In 1981 the award of the Nobel prize for medicine for the discovery of the pathophysiology of amblyopia marked a turning point in the management of children with this condition.1 Recognition that early visual experience is essential for the development of the visual brain has fundamentally changed the way we manage disorders that interfere with image formation in the eye during early life. For example, very early screening, detection, and intervention for sight threatening congenital cataract2 has practically eliminated this condition as a cause of long term visual impairment in the developed world.
People looking after children with amblyopia often see improvement of vision after patching of the good eye and no improvement (or even deterioration) in children whose patching is not carried out as recommended,3 but the lack of controlled trials led to the recommendation that a randomised controlled trial should be carried out in which the control group would not be treated.4 The trial reported by Clarke et al in this week's BMJ (p 1251)5 is a response to this challenge and affirms that treatment of unilateral amblyopia is effective in improving poor vision, but not in improving vision in children with a starting visual acuity of 6/9 or 6/12 vision. A visual acuity of 6/9 can fall within the age norms for the logMAR crowded test used in this study,6 so it is possible that not all children with this level of vision were amblyopic and that the small changes observed represented normal visual maturation. The lack of a statistically significant loss of vision in the no treatment group undermines the argument that children with 6/9 or 6/12 vision in the affected eye need to be identified and treated to prevent their vision from deteriorating.
The optimal time for visual screening has also been the subject of debate. Preschool screening in the community has been advocated to ensure timely treatment, but high default rates hamper the efficacy of detection and screening for amblyopia.7 The current finding that treatment efficacy is not diminished if treatment is deferred5 potentially allows for screening and treatment to be conducted during the first year at school.8 This could improve both coverage and compliance with treatment. It is reassuring to learn from this paper that deferring treatment for 12 months in children with acuities of 6/36 or better does not have an adverse outcome, but we do not know whether this applies to children whose vision is worse than this at the outset.

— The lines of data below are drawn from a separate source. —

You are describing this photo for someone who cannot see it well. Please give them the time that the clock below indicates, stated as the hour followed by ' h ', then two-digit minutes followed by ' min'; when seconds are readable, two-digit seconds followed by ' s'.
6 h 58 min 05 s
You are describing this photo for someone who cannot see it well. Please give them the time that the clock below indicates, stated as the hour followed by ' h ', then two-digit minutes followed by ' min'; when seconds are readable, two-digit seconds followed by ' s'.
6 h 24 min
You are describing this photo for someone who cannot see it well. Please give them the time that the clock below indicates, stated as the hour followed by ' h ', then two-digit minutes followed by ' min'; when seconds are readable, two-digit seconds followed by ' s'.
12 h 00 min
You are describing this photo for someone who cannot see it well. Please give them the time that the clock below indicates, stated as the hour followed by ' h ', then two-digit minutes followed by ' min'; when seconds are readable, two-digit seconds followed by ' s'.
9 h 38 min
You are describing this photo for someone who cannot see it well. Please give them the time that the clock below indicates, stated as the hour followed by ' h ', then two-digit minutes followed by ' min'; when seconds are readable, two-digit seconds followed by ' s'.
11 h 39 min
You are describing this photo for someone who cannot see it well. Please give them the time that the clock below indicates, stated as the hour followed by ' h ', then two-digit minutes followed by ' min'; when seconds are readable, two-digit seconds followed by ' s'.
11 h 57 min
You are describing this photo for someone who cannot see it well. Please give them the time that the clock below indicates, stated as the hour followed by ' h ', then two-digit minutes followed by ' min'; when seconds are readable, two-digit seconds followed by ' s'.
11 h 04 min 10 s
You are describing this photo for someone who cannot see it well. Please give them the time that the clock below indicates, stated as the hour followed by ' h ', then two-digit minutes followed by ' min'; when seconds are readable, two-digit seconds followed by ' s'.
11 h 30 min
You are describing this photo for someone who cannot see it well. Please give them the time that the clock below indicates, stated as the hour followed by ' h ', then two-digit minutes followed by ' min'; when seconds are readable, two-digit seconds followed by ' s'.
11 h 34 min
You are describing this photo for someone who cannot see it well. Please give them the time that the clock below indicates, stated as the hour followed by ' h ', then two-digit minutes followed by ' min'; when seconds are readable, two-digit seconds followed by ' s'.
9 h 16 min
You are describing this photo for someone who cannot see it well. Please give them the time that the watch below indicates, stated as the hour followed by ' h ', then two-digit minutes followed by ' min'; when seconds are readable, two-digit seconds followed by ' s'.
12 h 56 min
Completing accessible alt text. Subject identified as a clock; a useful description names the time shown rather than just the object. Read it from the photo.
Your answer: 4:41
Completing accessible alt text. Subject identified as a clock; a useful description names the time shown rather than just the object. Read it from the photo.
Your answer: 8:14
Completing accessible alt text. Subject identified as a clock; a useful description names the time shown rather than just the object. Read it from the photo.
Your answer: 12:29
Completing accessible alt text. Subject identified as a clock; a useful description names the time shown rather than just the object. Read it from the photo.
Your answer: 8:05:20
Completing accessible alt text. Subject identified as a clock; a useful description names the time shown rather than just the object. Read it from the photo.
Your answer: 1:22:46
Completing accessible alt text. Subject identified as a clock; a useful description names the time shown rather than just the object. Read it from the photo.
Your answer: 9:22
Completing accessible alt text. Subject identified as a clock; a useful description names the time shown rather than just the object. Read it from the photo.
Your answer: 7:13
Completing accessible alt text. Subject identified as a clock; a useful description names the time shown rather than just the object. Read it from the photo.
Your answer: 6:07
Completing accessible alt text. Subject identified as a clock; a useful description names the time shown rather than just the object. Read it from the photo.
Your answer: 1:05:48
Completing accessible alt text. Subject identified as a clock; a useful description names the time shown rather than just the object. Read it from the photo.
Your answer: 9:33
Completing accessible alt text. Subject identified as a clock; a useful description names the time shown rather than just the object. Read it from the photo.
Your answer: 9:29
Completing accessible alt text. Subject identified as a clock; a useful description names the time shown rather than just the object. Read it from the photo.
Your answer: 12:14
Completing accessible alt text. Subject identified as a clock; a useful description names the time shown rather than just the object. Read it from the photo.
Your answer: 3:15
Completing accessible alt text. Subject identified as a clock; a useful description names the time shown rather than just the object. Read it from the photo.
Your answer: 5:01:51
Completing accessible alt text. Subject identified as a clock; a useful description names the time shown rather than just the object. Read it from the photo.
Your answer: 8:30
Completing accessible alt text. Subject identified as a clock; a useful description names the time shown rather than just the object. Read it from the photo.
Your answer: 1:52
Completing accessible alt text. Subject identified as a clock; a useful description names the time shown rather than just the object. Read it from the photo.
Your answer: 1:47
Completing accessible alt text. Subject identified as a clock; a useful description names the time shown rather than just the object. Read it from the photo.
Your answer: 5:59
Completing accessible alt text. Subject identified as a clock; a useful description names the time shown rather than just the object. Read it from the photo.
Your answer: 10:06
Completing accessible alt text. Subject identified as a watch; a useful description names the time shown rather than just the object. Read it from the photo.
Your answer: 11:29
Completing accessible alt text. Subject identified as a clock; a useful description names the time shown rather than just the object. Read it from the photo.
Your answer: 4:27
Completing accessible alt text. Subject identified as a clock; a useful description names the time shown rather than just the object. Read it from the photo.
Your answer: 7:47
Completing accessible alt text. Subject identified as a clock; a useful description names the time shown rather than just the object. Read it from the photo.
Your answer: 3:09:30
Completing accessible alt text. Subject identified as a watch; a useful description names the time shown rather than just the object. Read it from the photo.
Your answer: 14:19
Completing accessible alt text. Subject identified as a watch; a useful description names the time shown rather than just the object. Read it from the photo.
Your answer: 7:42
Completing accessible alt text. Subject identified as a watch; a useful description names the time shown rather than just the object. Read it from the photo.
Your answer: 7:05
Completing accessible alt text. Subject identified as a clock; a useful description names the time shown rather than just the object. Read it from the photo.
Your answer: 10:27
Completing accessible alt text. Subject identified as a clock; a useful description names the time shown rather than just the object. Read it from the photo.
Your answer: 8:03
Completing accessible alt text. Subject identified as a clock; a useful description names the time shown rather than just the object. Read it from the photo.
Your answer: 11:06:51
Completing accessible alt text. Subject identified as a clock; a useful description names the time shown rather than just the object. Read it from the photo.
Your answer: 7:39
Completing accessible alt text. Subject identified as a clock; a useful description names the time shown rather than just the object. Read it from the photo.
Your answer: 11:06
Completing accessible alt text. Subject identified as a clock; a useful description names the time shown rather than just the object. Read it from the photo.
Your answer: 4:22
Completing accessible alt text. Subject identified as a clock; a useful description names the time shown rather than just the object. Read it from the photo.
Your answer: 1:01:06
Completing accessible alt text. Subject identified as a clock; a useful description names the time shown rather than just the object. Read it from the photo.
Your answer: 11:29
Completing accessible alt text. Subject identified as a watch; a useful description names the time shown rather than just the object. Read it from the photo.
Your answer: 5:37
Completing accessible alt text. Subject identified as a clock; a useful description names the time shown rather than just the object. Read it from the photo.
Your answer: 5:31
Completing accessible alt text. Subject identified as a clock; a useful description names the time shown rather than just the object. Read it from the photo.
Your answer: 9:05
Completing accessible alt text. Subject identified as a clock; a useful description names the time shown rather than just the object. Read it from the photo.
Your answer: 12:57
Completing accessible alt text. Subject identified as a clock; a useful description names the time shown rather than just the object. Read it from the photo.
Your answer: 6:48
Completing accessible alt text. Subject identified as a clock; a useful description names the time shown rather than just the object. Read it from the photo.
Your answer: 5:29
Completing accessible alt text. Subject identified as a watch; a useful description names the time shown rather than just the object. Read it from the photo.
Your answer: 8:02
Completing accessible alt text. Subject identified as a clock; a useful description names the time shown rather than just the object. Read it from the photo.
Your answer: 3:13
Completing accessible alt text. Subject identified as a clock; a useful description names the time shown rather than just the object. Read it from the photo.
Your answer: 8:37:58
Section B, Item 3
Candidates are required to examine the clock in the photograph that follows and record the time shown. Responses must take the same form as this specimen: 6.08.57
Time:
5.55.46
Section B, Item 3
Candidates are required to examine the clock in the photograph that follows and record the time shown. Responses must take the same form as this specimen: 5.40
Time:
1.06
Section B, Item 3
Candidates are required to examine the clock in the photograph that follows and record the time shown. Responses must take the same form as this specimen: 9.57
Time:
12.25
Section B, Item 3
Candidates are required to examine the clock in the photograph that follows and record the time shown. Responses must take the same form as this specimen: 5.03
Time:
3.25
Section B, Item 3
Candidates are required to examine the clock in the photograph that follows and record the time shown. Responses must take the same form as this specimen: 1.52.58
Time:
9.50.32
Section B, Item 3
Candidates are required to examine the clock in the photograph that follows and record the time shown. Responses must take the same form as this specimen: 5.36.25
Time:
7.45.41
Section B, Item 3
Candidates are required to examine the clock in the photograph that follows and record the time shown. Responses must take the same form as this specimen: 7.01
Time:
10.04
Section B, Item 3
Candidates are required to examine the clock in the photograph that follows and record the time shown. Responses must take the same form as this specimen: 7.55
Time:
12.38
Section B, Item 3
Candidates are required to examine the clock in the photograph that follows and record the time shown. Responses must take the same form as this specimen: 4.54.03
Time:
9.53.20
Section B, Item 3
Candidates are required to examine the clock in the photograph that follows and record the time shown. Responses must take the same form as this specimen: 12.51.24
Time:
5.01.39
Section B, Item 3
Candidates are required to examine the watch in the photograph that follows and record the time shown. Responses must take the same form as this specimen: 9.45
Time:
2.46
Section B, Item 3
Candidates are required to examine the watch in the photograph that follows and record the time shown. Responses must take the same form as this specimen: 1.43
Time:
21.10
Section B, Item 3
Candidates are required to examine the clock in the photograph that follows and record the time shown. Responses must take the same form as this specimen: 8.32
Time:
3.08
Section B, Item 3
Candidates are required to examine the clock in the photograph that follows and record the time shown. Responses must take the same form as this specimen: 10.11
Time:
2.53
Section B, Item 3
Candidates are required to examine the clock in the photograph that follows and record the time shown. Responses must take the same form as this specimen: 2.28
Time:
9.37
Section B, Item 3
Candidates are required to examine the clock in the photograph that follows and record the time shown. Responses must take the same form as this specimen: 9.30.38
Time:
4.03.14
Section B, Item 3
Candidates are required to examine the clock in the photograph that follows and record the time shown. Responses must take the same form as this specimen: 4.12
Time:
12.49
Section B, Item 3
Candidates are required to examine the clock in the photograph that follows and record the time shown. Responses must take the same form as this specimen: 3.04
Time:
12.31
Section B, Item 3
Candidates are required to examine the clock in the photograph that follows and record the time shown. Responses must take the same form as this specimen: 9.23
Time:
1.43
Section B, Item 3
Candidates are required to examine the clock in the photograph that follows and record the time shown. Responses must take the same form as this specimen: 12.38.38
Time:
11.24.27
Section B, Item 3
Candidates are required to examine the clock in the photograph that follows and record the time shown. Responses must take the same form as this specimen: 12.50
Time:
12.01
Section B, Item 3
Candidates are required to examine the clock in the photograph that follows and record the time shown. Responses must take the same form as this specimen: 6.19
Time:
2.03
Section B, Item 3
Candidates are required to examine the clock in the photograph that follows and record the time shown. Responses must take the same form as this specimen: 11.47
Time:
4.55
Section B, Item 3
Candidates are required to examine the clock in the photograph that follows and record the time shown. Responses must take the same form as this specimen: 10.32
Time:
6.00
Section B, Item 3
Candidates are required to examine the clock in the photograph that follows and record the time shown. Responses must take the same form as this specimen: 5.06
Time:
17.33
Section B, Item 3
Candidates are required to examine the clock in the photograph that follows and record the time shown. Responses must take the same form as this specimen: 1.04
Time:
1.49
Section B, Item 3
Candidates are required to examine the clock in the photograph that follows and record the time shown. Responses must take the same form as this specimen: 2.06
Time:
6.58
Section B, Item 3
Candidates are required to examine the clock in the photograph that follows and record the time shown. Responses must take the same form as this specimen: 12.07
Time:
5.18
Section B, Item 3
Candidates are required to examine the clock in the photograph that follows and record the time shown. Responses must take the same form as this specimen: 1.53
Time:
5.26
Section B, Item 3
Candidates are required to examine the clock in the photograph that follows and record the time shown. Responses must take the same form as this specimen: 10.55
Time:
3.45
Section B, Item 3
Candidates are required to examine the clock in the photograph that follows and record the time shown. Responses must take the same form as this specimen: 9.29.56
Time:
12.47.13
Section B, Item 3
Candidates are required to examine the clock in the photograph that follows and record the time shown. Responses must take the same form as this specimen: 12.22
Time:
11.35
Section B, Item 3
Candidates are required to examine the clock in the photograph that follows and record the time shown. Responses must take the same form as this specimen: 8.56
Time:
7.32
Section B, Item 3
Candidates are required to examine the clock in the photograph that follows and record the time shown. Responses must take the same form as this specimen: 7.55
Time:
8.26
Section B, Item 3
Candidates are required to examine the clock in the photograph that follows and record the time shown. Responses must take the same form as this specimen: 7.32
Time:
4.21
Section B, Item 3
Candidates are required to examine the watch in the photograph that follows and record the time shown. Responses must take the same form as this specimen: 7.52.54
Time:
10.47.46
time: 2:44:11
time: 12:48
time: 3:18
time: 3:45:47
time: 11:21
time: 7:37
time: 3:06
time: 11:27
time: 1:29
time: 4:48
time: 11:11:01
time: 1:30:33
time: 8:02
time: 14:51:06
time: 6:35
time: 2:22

The results described by Clarke et al5 should not lead to the conclusion that screening and treating children with 6/9 or 6/12 vision is not worth while, because the treatment applied was based on accepted tradition. An alternative approach is to question whether we can improve our treatment protocols to attain better results in this group. The traditional model of patching for amblyopia tends to be one in which the closer vision is to normal the less treatment is given. However, recent work has indicated that more intensive treatment may be needed in children with better levels of vision in order to re-establish bifoveal fixation.9 Psychosocial analysis is also necessary to determine whether the benefits of treatment outweigh the strains imposed by patching.10
Nevertheless, good evidence exists that screening and treatment for amblyopia in young children is warranted. For example, a large study from Israel found that 8 year old children previously screened and treated for amblyopia had a 1% prevalence of the disorder compared with 2.6% for a matched untreated population.11
It could be questioned whether it is worth while treating amblyopia in one eye. After all the other eye can act as a spare. In many countries driving standards for professional drivers, the armed forces, and emergency services require good visual acuities in both eyes, so amblyopia can be a bar to entering these professions. Moreover, sizeable numbers of people go blind every year because of new disease in one eye and prior amblyopia in the other.12 The projected lifetime risk of vision loss for an individual with amblyopia was found to be at least 1.2%.12
The study by Clarke et al confirms that in at least some children detecting and treating amblyopia is beneficial. We now need to turn our attention to optimising strategies to get the best results.